这家伙又在那里瞧不起人了。我一个妇道人家怎么了,就算我笨,那也是我个人的问题,跟性别有什么关系!他说这话分明就是在瞧不起女……
……等等!
“你说我是妇道人家?”我瞪大眼睛,用胳膊肘撑着床面想要坐起来,结果因为手腕被捆着不太方便,一时间竟然没能起来,整个人差点儿跌到床下面去。马文才眼疾手快地迅速捞回我,皱眉道:“你慌什么?”说完这话,他又面带得意地扬唇一笑,眼角微微上挑道:“我都知道了,叶小蓝。”
“啊?”他在说什么东西?我愣愣地睁大眼睛望他,马文才似乎没有在我脸上看到他预期的惊慌之色,神色也不由得低沉下来,扔掉掌中书本看着我一字一句地道:
“叶秋棠,闺名叶小蓝,太原叶家幼女。”
“啊?哦,是她啊,怎么了?”我挠挠头,这才后知后觉地想起来他所说的乃是前几日里木槿告诉我的个人资料之一,便又补充上一句道,“你说的是我妹妹吧?怎么,你知道她吗?”
对我而言,无论叶华棠还是叶秋棠,都不过是一个平面的身份代号而已了。
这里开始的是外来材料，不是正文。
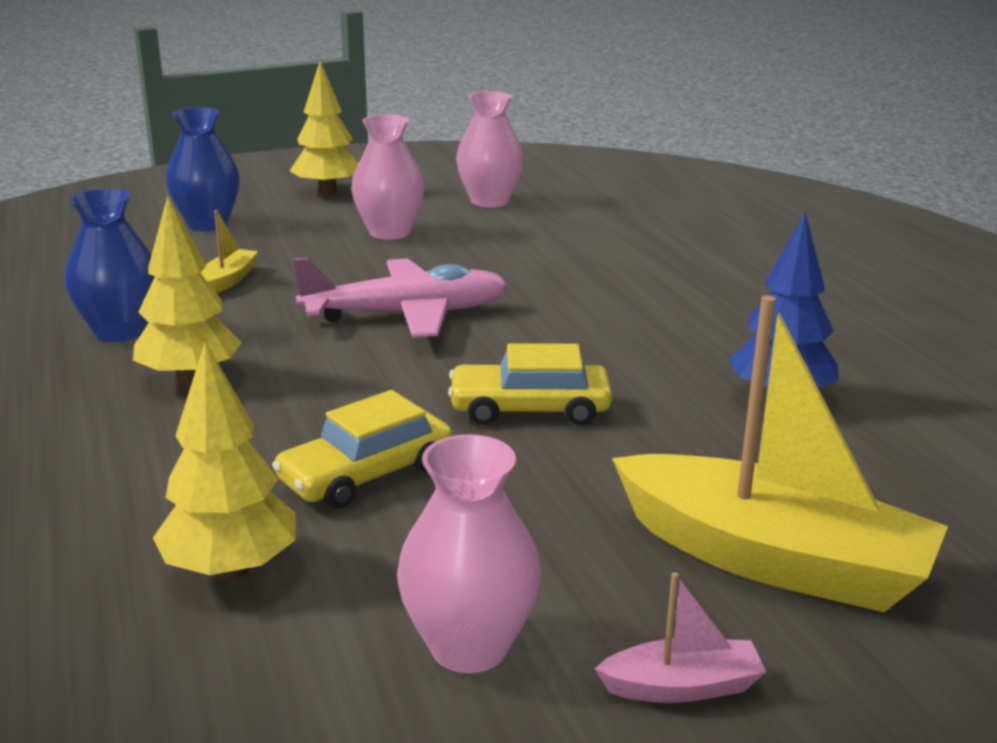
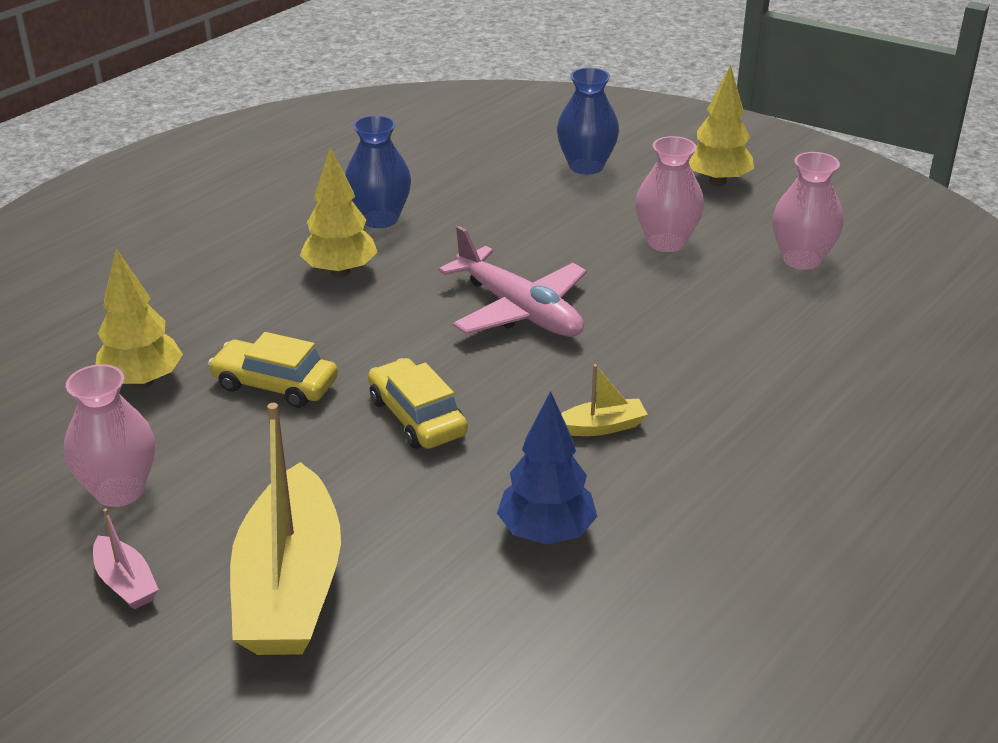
camera: 60 degrees right, 10 degrees up
yellow boat [200,210,258,293] -> yellow boat moved to [561,364,648,436]

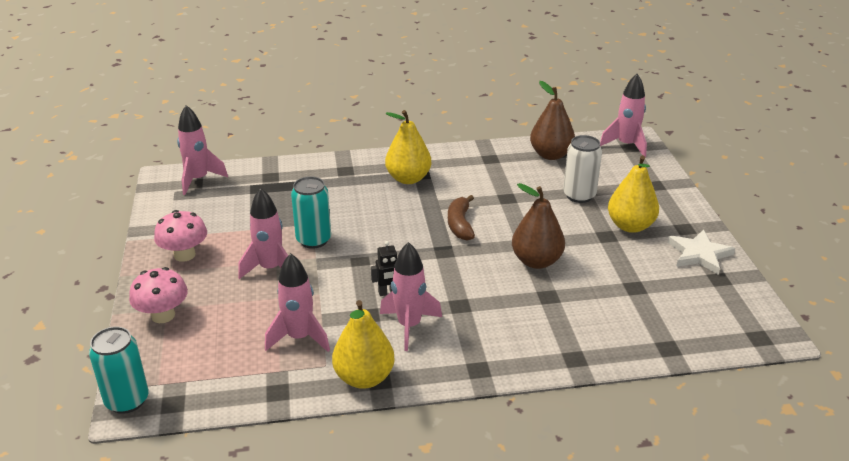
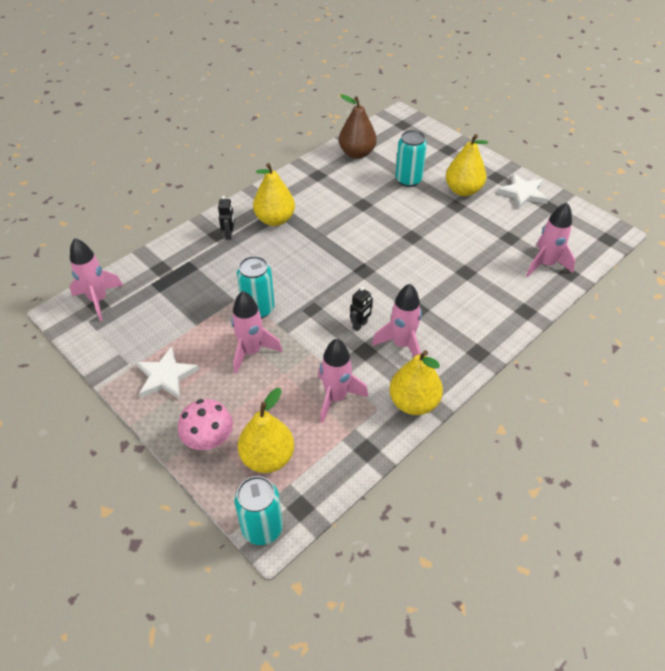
camera: 35 degrees left, 15 degrees up
pink mushroom [154,210,207,262] -> white star [136,346,199,399]
brown banana [448,195,475,241] -> none
brown pear [512,183,565,269] -> none
white can [563,135,602,203] -> turquoise can [395,130,427,187]
pink rocket [600,74,647,157] -> pink rocket moved to [526,202,576,277]
none -> black robot [218,196,235,240]
none -> yellow pear [238,388,294,473]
当然区别是现在听到叶华棠这个名字我会条件反射地认为是在叫我,要是连妹妹的也得给包括在内,那也未免有些太难为我了吧?
马文才却显然与我想的不是一件事。他重重一拍床面,大声道:“少跟我装傻!叶华棠,你根本就是个女的,对不对?你女扮男装,冒充你哥哥前来书院,是也不是?”
“不是啊。”我才不会被他的模样吓住,大模大样地否认道,“我是我,妹妹是妹妹。我又不傻,如果真是个女的,干嘛要放着家里的好日子不过,来这边受苦啊?文才兄是不是听信了哪个小人的谗言,误会于我?这也未免太可笑了些,别的不说,你看我像是个女的吗?”
说真的,连祝英台那样的,身上飘香十里地,走路还扭扭捏捏的家伙,都没人会怀疑她是个女的,反而要来怀疑我,这实在是太奇怪了。况且我又没露馅,这些日子以来连洗澡都是偷偷去山下找个客栈自己在房间里洗的,我也不涂香粉,不抹胭脂,怎么可能露出破绽?说到底,肯定是马文才听了王蓝田那家伙的谗言,在这边试探我。
“文才兄你想,正经大户人家的女子,别的不说,起码琴棋书画要精通的吧?就算不精通,针线女红也是要会的吧?你看我什么时候会那些东西了?”眼见着马文才神色有些窘迫,我心里固然紧张,脸上表情却愈加坦荡,让他犹疑之心更起。
“那你,耳朵上面怎么会有耳洞?”马文才顿了一下,又指出了一个证据。我诧异地看着他,顺口答道:“谁说的,我没有耳洞啊?”以前在现代的时候就是,我从来就没想过,也没时间要打那个,况且打了也没钱买耳环。不过当我把手抚上耳朵的时候,却诧异地发现,耳垂上还真的有一个洞。